The Hope Cemetery’s living legacy

The Friends of Hope Cemetery have broken ground — literally — on a long-desired and unique improvement project

By Lyndsie Kiebert
Reader Staff

To Brent Lockwood, cemeteries are happy places.

A panoramic shot of the Hope Cemetery. The columnbaria site is out of the frame, down the hill on the right.
Photos by Lyndsie Kiebert.

Leaning on a rake, clad in muddy boots and work clothes, he’s smiling with an overcast but Ross-Hall-worthy view of Lake Pend Oreille behind him.

“I think of these as good places,” he said, looking uphill at the towering trees, lilac bushes and many gravestones of the Hope Cemetery. “Some people look at cemeteries as being depressing, and think about all the memories that got lost or the loves that ended, but I think it just gathers history.”

The rake and muddy work clothes are thanks to the cemetery’s latest improvements, spearheaded by the Friends of Hope Cemetery. Lockwood is the chair of the group. He had just finished filling in the earth behind some concrete poured to mark the place of a columbarium — a structure meant for holding several dozen urns — when he stopped to talk about the project.

The smile may have had something to do with a decades-old idea coming to fruition.

“There are very few burial plots left available, and some are even being used to bury ashes,” he said. “Those very few cemetery plots, once they’re sold, that’s it. So the idea, back when folks were just getting together and they chartered the Friends of Hope Cemetery, was how to secure the future of the cemetery so that it’s a viable, functioning cemetery.”

Those folks — Fran Schuck (Lockwood’s deceased father-in-law), the Rameys, the Dreisbachs, the Butlers, the Dunns, and many more — recognized the shrinking cemetery issue and thus began the brainstorming process. In 2011, the columbaria project was officially announced as “in progess.” Lockwood said the columbaria, which will be tucked up against the downslope of the Hope Cemetery, are just a piece of a larger improvement project.

“There’s enough downslope that my imagination can run wild,” he said.

Brent Lockwood, left, and Dennis Hatley, in the backhoe, work on the first columbarium site on May 17.

The first columbarium is located directly downhill from the center of the cemetery. It will hold 48 urn niches with 12-by-12-inch granite plaques acting as identifiers for the deceased.

Beside the first columbarium runs a retaining wall almost two feet tall, which Lockwood calls the memorial plaque wall. He said the same granite plaques will adorn the wall commemorating people who might be buried elsewhere, or families and groups. The wall runs several yards down to the proposed second columbarium location.

“We’re buying (a plaque for) Friends of Hope Cemetery just to recognize our involvement,” he said.

The city council is set to adopt a resolution on June 13 which would make the pricing for the columbarium niches and memorial wall plaques official.

Lockwood said the current price for memorial plaques is $325, plus $150 if engraving is included at the time of purchase, for a total of $475.

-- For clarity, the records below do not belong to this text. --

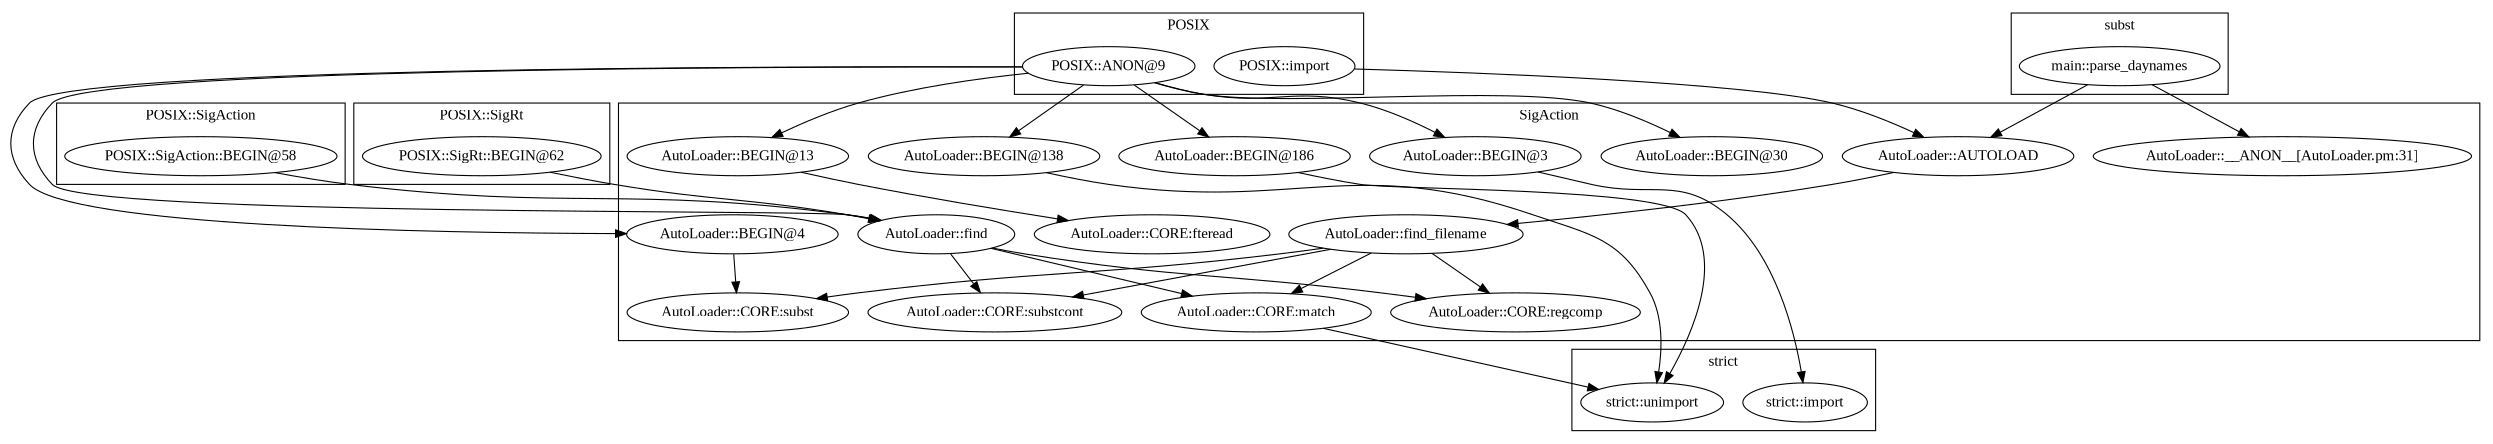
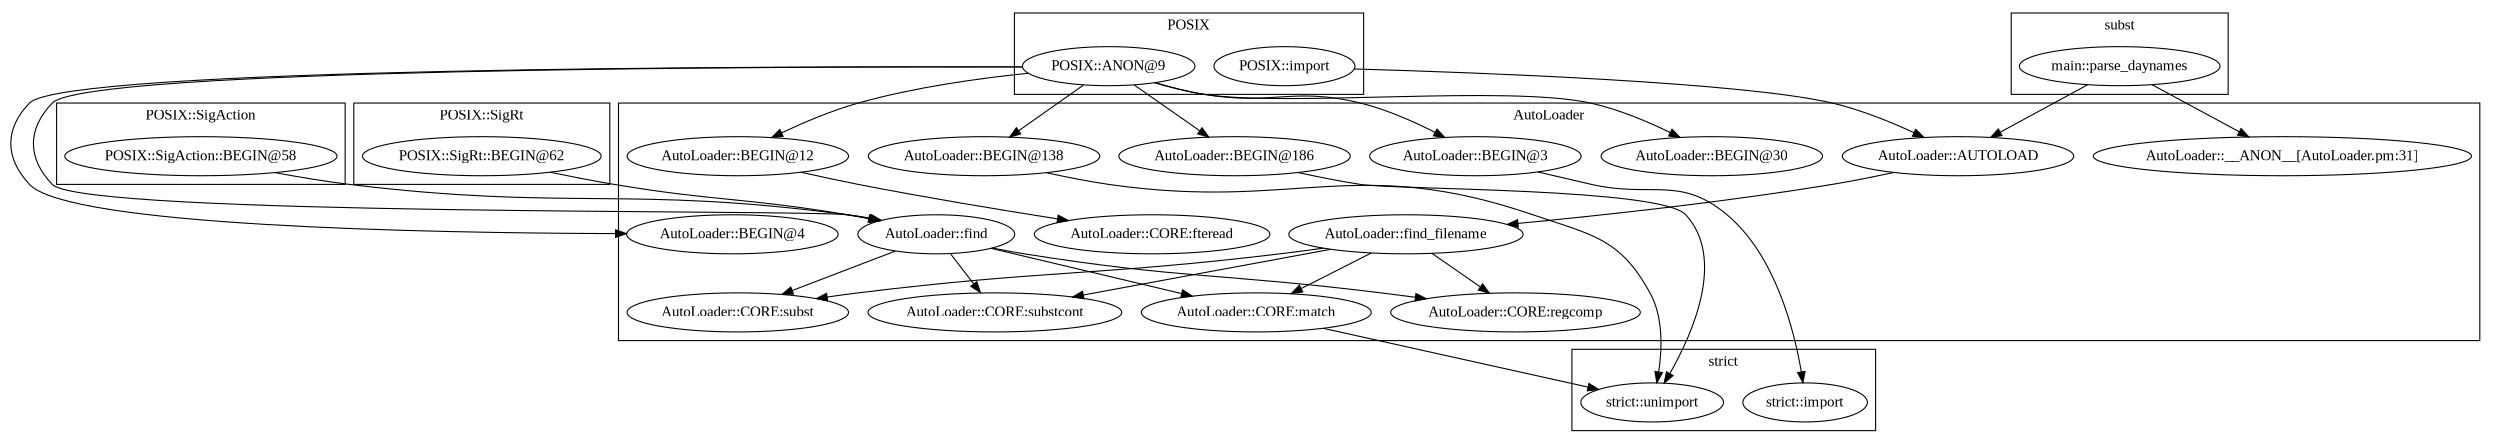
  digraph {
    fontname="Liberation Serif"
    node [fontname="Liberation Serif"]
    edge [fontname="Liberation Serif"]
    "POSIX::import"
    n2 [label="POSIX::ANON@9"]
    "POSIX::SigAction::BEGIN@58"
    "POSIX::SigRt::BEGIN@62"
    "main::parse_daynames"
    "strict::import"
    "strict::unimport"
    "AutoLoader::BEGIN@138"
    "AutoLoader::find_filename"
    "AutoLoader::CORE:substcont"
    "AutoLoader::BEGIN@186"
    "AutoLoader::CORE:subst"
    "AutoLoader::AUTOLOAD"
    "AutoLoader::CORE:match"
    "AutoLoader::__ANON__[AutoLoader.pm:31]"
    "AutoLoader::CORE:fteread"
    "AutoLoader::BEGIN@30"
    "AutoLoader::BEGIN@4"
    n19 [label="AutoLoader::find"]
    "AutoLoader::CORE:regcomp"
    "AutoLoader::BEGIN@3"
-   "AutoLoader::BEGIN@13"
+   "AutoLoader::BEGIN@13" [label="AutoLoader::BEGIN@12"]
    subgraph cluster_1 {
      label=POSIX
      "POSIX::import"
      n2
    }
    subgraph cluster_2 {
      label="POSIX::SigAction"
      "POSIX::SigAction::BEGIN@58"
    }
    subgraph cluster_3 {
      label="POSIX::SigRt"
      "POSIX::SigRt::BEGIN@62"
    }
    subgraph cluster_4 {
      label=subst
      "main::parse_daynames"
    }
    subgraph cluster_5 {
      label="strict"
      "strict::import"
      "strict::unimport"
    }
    subgraph cluster_6 {
-     label=SigAction
+     label=AutoLoader
      "AutoLoader::BEGIN@138"
      "AutoLoader::find_filename"
      "AutoLoader::CORE:substcont"
      "AutoLoader::BEGIN@186"
      "AutoLoader::CORE:subst"
      "AutoLoader::AUTOLOAD"
      "AutoLoader::CORE:match"
      "AutoLoader::__ANON__[AutoLoader.pm:31]"
      "AutoLoader::CORE:fteread"
      "AutoLoader::BEGIN@30"
      "AutoLoader::BEGIN@4"
      n19
      "AutoLoader::CORE:regcomp"
      "AutoLoader::BEGIN@3"
      "AutoLoader::BEGIN@13"
    }
    "POSIX::import" -> "AutoLoader::AUTOLOAD"
    n2 -> "AutoLoader::BEGIN@138"
    n2 -> "AutoLoader::BEGIN@186"
    n2 -> "AutoLoader::BEGIN@30"
    n2 -> "AutoLoader::BEGIN@4"
    n2 -> n19
    n2 -> "AutoLoader::BEGIN@3"
    n2 -> "AutoLoader::BEGIN@13"
    "POSIX::SigAction::BEGIN@58" -> n19
    "POSIX::SigRt::BEGIN@62" -> n19
    "main::parse_daynames" -> "AutoLoader::AUTOLOAD"
    "main::parse_daynames" -> "AutoLoader::__ANON__[AutoLoader.pm:31]"
    "AutoLoader::BEGIN@138" -> "strict::unimport"
    "AutoLoader::find_filename" -> "AutoLoader::CORE:substcont"
    "AutoLoader::find_filename" -> "AutoLoader::CORE:subst"
    "AutoLoader::find_filename" -> "AutoLoader::CORE:match"
    "AutoLoader::find_filename" -> "AutoLoader::CORE:regcomp"
    "AutoLoader::BEGIN@186" -> "strict::unimport"
    "AutoLoader::AUTOLOAD" -> "AutoLoader::find_filename"
    "AutoLoader::CORE:match" -> "strict::unimport"
    n19 -> "AutoLoader::CORE:substcont"
-   "AutoLoader::BEGIN@4" -> "AutoLoader::CORE:subst"
+   n19 -> "AutoLoader::CORE:subst"
    n19 -> "AutoLoader::CORE:match"
    n19 -> "AutoLoader::CORE:regcomp"
    "AutoLoader::BEGIN@3" -> "strict::import"
    "AutoLoader::BEGIN@13" -> "AutoLoader::CORE:fteread"
  }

The price for a niche during construction is discounted to $925. That price will be available for 120 days or 24 niches, whichever comes first. After that the regular price will be $1,225. In both cases, engraving requests at the time of purchase are an additional $150.

Funds from the columbarium niches will fund future columbaria, Lockwood said, while funds from the memorial wall will go toward the cemetery’s general fund. The cemetery is owned and maintained by the city of Hope.

Applications for purchase can be obtained through the clerk for the city of Hope, Debbie Lazoran, by calling (208) 255-5333.

“When I first moved here and was involved in the project, I couldn’t really visualize it,” said Friends of Hope Cemetery Secretary Susan Howard. “But now that it’s coming to fruition, people are interested. There’s so much potential in this, but until you see it and you feel it, it’s an abstract concept.”

East Hope City Councilman Ian Barrett is one of those interested people. He hails from Canada, where columbaria are popular, so when he found out he could own a niche in Hope he jumped at the chance.

“It’s a great use of the area and it’s a great location,” he said. “It’s a nice way to put your ashes there, and I like the idea of things being in one place.”

The initial concrete is in place for the first columbarium.

Lockwood said it’s exciting — and a little scary — to see all the groundwork and collaboration turn into actual construction.

“I’m carrying a torch from a generation ago,” he said, mentioning all the hard work others put into the cemetery over the years. “(They) didn’t have time to finish it, and I won’t have time to finish it.”

When asked whether he thought the improvement project — from the columbariums to the memorial plaque wall and beyond — would ever be finished, Lockwood smiled again, took a look at the concrete shells of what’s to come and then over his shoulder at the view.

“I hope not,” he said. “You’re just trying to create the infrastructure for a living thing that will go on for who knows how long. It’s a living thing — in a cemetery.”